A politician from Northern Ireland has called for the region to fall in line with the rest of the UK and ban the use of credit cards for online betting.
Kellie Armstrong, an MLA from the Alliance Party, who speaks on community issues, has said that credit card gambling is particularly dangerous as it enables people to gamble with money they don’t have. She was speaking a day after new rules regarding credit card gambling came into effect in the rest of the UK.
The rules were introduced by the UK Gambling Commission (UKGC) following a period of consultation last year. Originally announced at the end of 2019, they came into effect on April 14. The rules ban all gambling companies from accepting credit card payments. They also restrict e-wallet payments that use credit cards as the original source.
With the exception of purchasing scratch cards and National Lottery tickets from physical venues, customers in England, Wales and Scotland are now restricted to using debit cards or cash physically deposited into an account in order to gamble.
But the rules will not apply in Northern Ireland. Unlike the rest of the UK, where gambling is regulated under the Gambling Act 2005, gambling in Northern Ireland is governed by a much older legislative instrument, the 1985 Betting Gaming Lotteries and Amusements (NI) Order. Politicians and stakeholders in Northern Ireland have called for the updating of this legislation.

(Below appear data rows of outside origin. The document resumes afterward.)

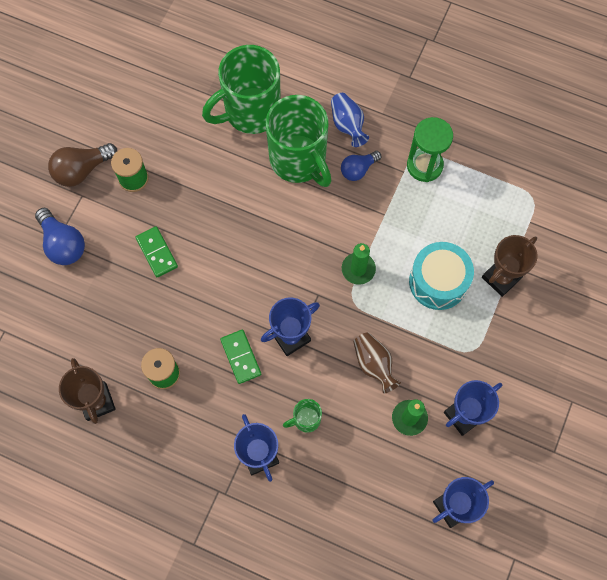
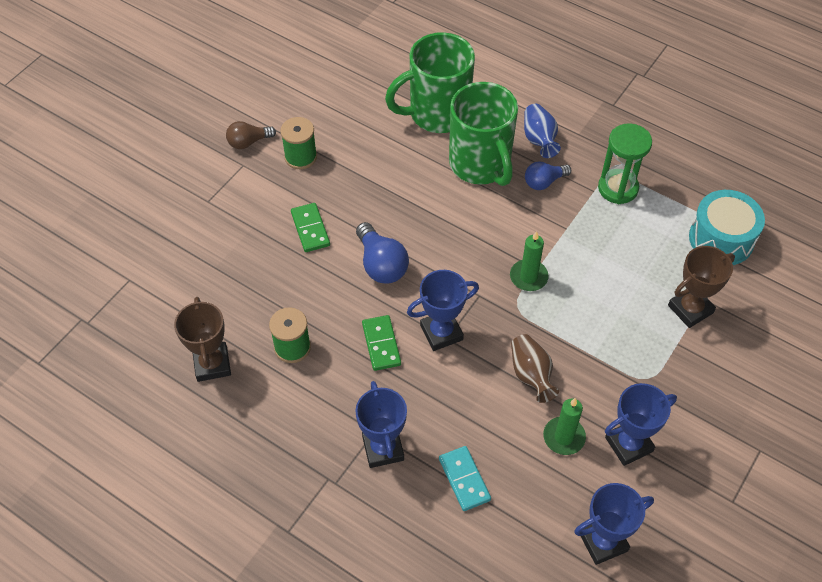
camera: 10 degrees right, 15 degrees down
(63, 244) = (212, 206): blue light bulb -> blue light bulb (381, 264)
(82, 170) = (248, 142): brown light bulb -> brown light bulb, size x0.67
(306, 419) = (443, 420): green mug -> none
(332, 471) = (464, 479): none -> turquoise domino
(438, 281) = (617, 302): turquoise drum -> turquoise drum (721, 239)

Armstrong emphasised that during the ongoing pandemic lockdown, online gambling has become more popular than ever, leading to more people using gambling sites, which required a legislative response to protect individuals at risk:
“We now need a similar law for Northern Ireland. Understandably, most resources are targeted towards combating Covid-19, however, we need to tackle the problem of addiction and helping gamblers stay safe.”